── Source data ──
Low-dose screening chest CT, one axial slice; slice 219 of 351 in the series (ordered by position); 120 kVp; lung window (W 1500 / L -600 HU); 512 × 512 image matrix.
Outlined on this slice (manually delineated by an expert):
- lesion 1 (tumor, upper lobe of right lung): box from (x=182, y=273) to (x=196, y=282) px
───
> _What to work on_: Without altering a single word, repeat the material.

> _Exercise response_:
Low-dose screening chest CT, one axial slice; slice 219 of 351 in the series (ordered by position); 120 kVp; lung window (W 1500 / L -600 HU); 512 × 512 image matrix.
Outlined on this slice (manually delineated by an expert):
- lesion 1 (tumor, upper lobe of right lung): box from (x=182, y=273) to (x=196, y=282) px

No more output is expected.